# Task directions
Can you repeat, word for word, every line in the entries below from the line containing "genus: Rutpela" down to the line containing "scientific name: Lamium amplexicaule", including both of those lines?

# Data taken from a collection
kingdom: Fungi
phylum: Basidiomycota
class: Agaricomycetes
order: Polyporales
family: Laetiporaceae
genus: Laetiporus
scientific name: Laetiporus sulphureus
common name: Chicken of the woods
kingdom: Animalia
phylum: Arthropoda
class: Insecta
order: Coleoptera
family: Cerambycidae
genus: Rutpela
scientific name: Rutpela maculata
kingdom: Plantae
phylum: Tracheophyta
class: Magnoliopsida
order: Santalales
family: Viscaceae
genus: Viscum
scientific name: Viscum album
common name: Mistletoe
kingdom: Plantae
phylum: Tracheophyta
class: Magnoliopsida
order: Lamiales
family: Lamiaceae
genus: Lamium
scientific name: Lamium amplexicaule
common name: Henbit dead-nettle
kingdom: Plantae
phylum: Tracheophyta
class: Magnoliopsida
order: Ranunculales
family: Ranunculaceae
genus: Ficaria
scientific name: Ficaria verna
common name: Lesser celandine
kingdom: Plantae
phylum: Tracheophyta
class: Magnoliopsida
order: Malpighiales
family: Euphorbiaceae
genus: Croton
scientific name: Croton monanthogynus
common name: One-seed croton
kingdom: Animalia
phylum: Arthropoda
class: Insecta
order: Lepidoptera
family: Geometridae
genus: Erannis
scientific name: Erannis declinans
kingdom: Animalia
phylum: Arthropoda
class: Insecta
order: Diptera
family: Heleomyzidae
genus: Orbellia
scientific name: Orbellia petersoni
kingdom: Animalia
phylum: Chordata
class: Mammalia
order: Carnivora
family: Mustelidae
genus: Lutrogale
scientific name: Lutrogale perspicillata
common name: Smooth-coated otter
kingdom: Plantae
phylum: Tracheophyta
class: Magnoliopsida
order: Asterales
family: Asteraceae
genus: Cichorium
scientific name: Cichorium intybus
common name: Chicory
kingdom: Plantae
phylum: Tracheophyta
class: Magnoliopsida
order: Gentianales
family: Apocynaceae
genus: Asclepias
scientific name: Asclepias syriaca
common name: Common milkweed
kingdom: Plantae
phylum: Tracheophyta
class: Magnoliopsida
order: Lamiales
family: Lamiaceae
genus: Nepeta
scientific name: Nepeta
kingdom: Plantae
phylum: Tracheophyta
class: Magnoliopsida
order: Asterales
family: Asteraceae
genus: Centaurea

# Task response
genus: Rutpela
scientific name: Rutpela maculata
kingdom: Plantae
phylum: Tracheophyta
class: Magnoliopsida
order: Santalales
family: Viscaceae
genus: Viscum
scientific name: Viscum album
common name: Mistletoe
kingdom: Plantae
phylum: Tracheophyta
class: Magnoliopsida
order: Lamiales
family: Lamiaceae
genus: Lamium
scientific name: Lamium amplexicaule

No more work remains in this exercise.